Written request -> Convert every line of the records below into a JSON list of strings, one string per line, with blank lines and the pictures omitted.
_ _ _
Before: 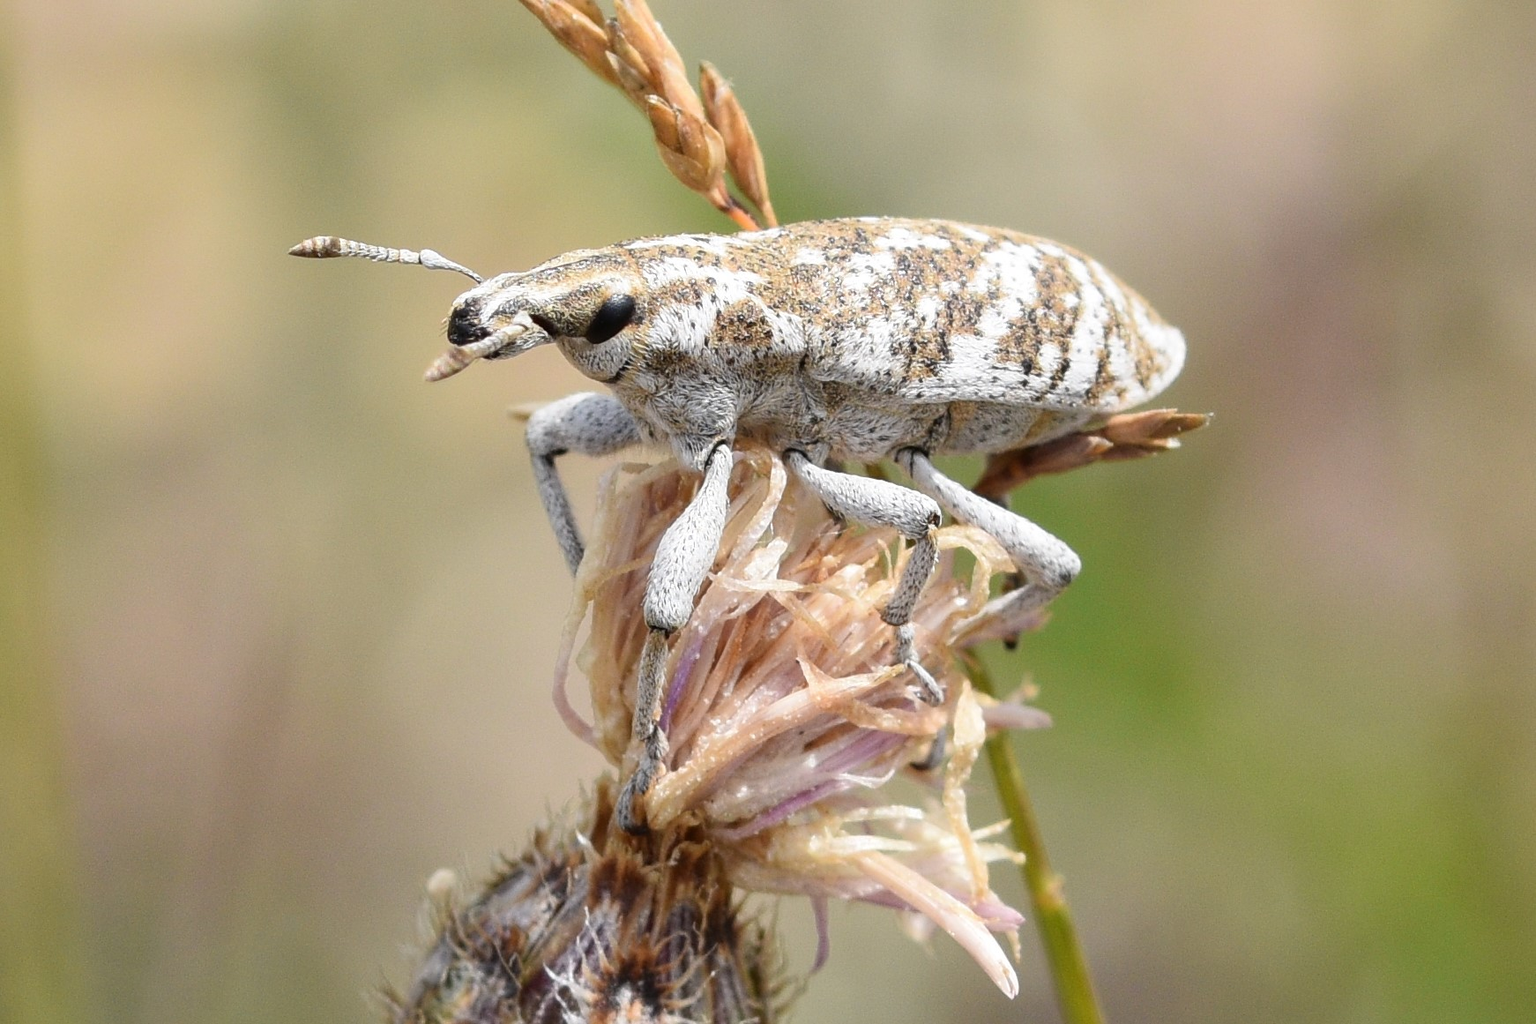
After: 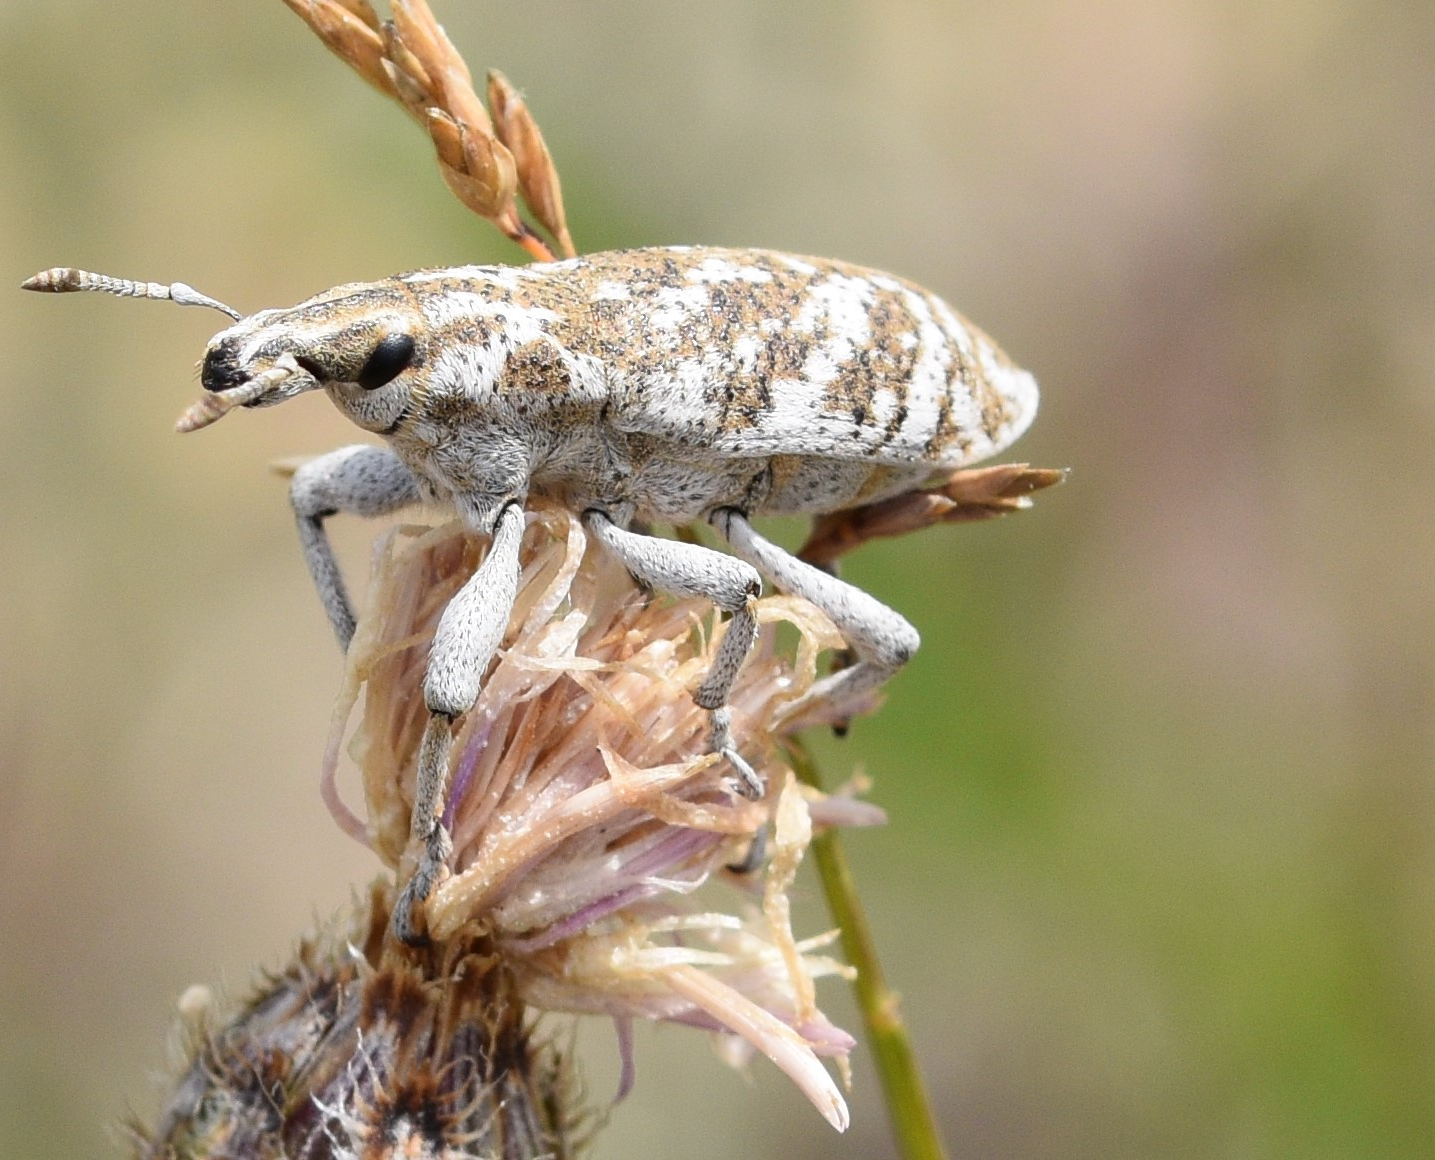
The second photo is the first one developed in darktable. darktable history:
crop: left 17.594%, bottom 0.042%
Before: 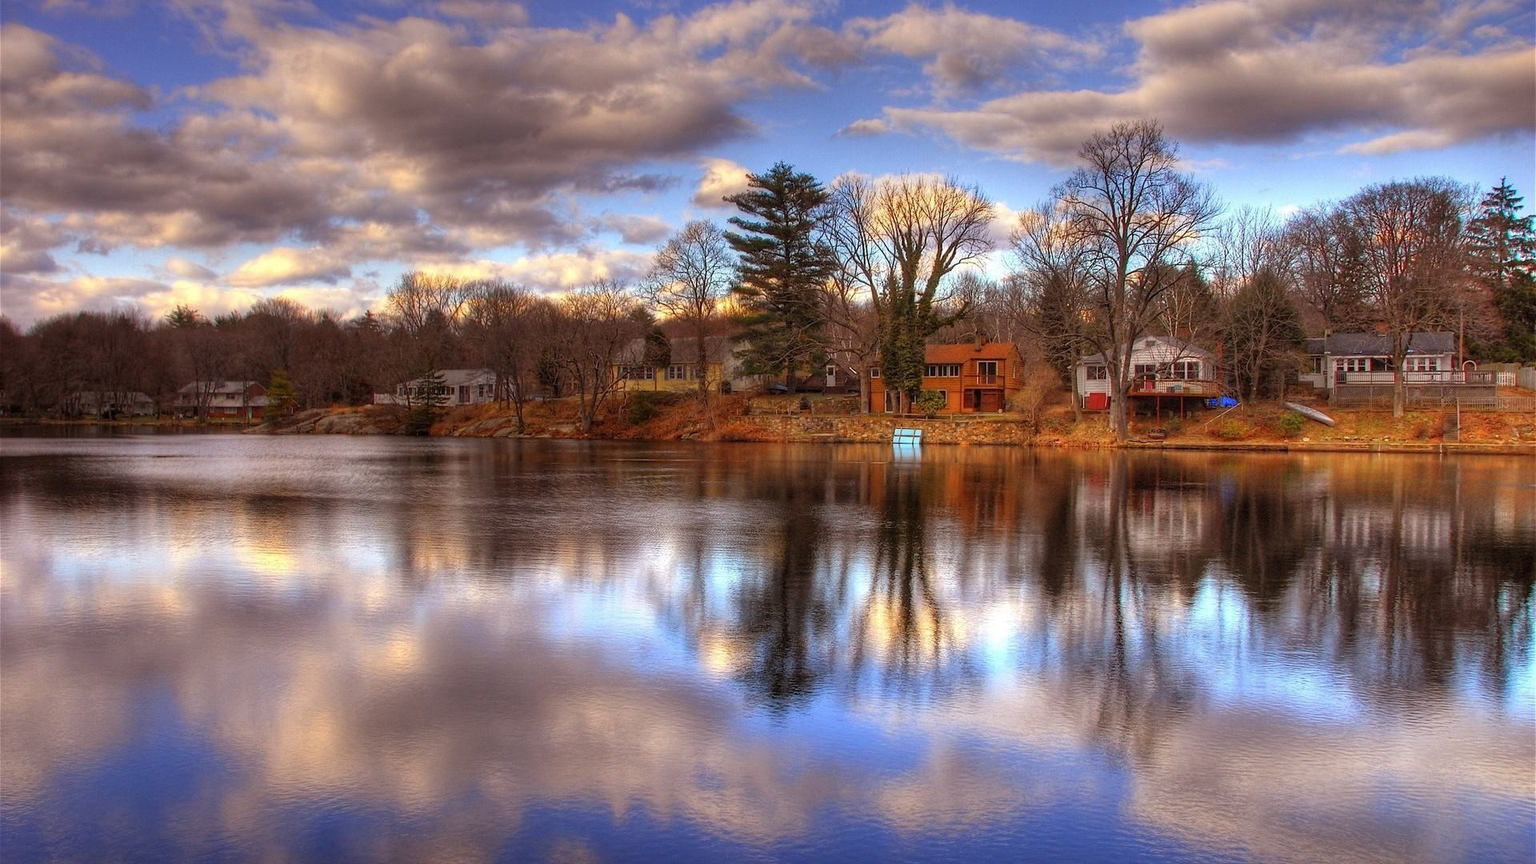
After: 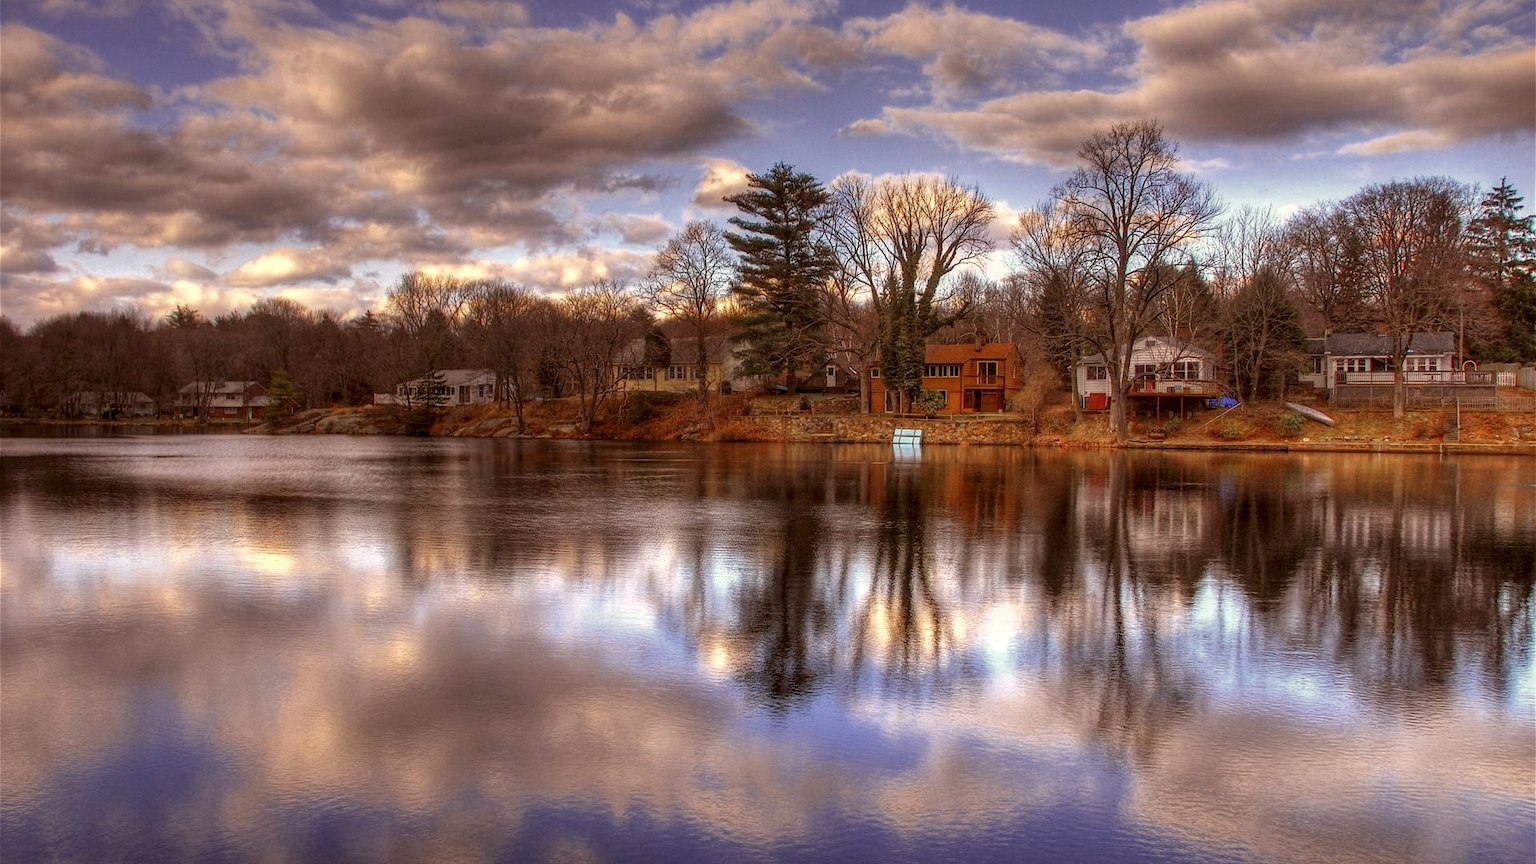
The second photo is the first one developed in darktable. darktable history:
local contrast: on, module defaults
tone equalizer: on, module defaults
color zones: curves: ch0 [(0, 0.5) (0.125, 0.4) (0.25, 0.5) (0.375, 0.4) (0.5, 0.4) (0.625, 0.35) (0.75, 0.35) (0.875, 0.5)]; ch1 [(0, 0.35) (0.125, 0.45) (0.25, 0.35) (0.375, 0.35) (0.5, 0.35) (0.625, 0.35) (0.75, 0.45) (0.875, 0.35)]; ch2 [(0, 0.6) (0.125, 0.5) (0.25, 0.5) (0.375, 0.6) (0.5, 0.6) (0.625, 0.5) (0.75, 0.5) (0.875, 0.5)]
color correction: highlights a* 6.6, highlights b* 8.31, shadows a* 5.79, shadows b* 7.54, saturation 0.878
_ _ _
Finished answer ->
[
  "Before: ",
  "After: ",
  "The second photo is the first one developed in darktable. darktable history:",
  "crop: left 17.594%, bottom 0.042%",
  "Before: ",
  "After: ",
  "The second photo is the first one developed in darktable. darktable history:",
  "local contrast: on, module defaults",
  "tone equalizer: on, module defaults",
  "color zones: curves: ch0 [(0, 0.5) (0.125, 0.4) (0.25, 0.5) (0.375, 0.4) (0.5, 0.4) (0.625, 0.35) (0.75, 0.35) (0.875, 0.5)]; ch1 [(0, 0.35) (0.125, 0.45) (0.25, 0.35) (0.375, 0.35) (0.5, 0.35) (0.625, 0.35) (0.75, 0.45) (0.875, 0.35)]; ch2 [(0, 0.6) (0.125, 0.5) (0.25, 0.5) (0.375, 0.6) (0.5, 0.6) (0.625, 0.5) (0.75, 0.5) (0.875, 0.5)]",
  "color correction: highlights a* 6.6, highlights b* 8.31, shadows a* 5.79, shadows b* 7.54, saturation 0.878"
]